DOCUMENT SEGMENT →
□ □ □ □

Class is over, but the blog lives on?
The semester is drawing to a close, but strangely, the class blog has gained new life. I’ve added a few new items in the last week, and there’s a new discussion unfolding in the comments on my post about female circumcision.
So here’s the question: how many of you would like to see the blog continue? News related to medical anthropology didn’t end with the semester, of course. If you’d like the blog to keep going, too, leave a comment to let me know.
Medicinal plants in the news
Traditional medicine — and medicinal plants in particular — have been in the news of late. Two weeks ago, for example, the New York Times reported that “Dragon’s blood” is good for you:
Researchers have discovered that a plant widely used in traditional Chinese medicine contains compounds that slow the growth of the germ that causes most peptic ulcers.
The chemists, led by Weimin Zhao of the Chinese Academy of Sciences, isolated 22 compounds from the treelike plant, Dracaena cochinchinensis, which gives off a dark-red resinous substance called dragon’s blood. They found two that were effective against the ulcer bacterium, Helicobacter pylori, and eight others that worked as blood thinners.
Their report appears in the October issue of The Journal of Natural Products.

□ □ □ □

RECORDS →
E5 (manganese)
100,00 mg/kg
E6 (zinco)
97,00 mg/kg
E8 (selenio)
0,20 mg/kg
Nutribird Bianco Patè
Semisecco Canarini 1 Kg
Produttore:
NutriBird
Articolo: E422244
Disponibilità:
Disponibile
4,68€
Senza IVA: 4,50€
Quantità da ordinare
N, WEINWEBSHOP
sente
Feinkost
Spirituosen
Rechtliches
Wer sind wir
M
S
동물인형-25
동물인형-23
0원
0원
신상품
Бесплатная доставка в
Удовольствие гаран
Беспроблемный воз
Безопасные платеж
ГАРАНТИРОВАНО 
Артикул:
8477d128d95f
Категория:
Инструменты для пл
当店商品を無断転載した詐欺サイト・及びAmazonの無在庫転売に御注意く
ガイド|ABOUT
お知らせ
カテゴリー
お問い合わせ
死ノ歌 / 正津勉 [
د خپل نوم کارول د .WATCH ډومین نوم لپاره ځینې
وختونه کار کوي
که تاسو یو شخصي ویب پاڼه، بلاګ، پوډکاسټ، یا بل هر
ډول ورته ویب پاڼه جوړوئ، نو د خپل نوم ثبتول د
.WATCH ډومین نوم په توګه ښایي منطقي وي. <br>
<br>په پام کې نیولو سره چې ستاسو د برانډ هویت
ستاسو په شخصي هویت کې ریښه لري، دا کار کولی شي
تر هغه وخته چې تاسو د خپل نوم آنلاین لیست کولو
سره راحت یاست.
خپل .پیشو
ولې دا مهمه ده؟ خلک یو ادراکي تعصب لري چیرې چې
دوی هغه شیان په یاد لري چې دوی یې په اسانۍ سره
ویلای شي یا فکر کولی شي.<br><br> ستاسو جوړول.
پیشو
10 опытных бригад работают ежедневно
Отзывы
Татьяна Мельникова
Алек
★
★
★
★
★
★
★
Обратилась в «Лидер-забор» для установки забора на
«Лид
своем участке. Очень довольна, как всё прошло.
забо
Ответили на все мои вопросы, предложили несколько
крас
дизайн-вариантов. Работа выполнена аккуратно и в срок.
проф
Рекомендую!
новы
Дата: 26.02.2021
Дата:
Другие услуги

□ □ □ □

EXERCISE SET →
(A) According to the blog post, how many compounds did the chemists isolate from Dracaena cochinchinensis?
(B) What reasons does the blog post give for asking whether the class blog should continue after the semester ends?
The records were drawn from a different source than the blog post.

ANSWERS PER TASK →
(A) They isolated 22 compounds.

(B) The class blog has gained new life as the semester closes. A few new items were added in the last week, and a new discussion is unfolding in the comments on the post about female circumcision. News related to medical anthropology also didn't end with the semester.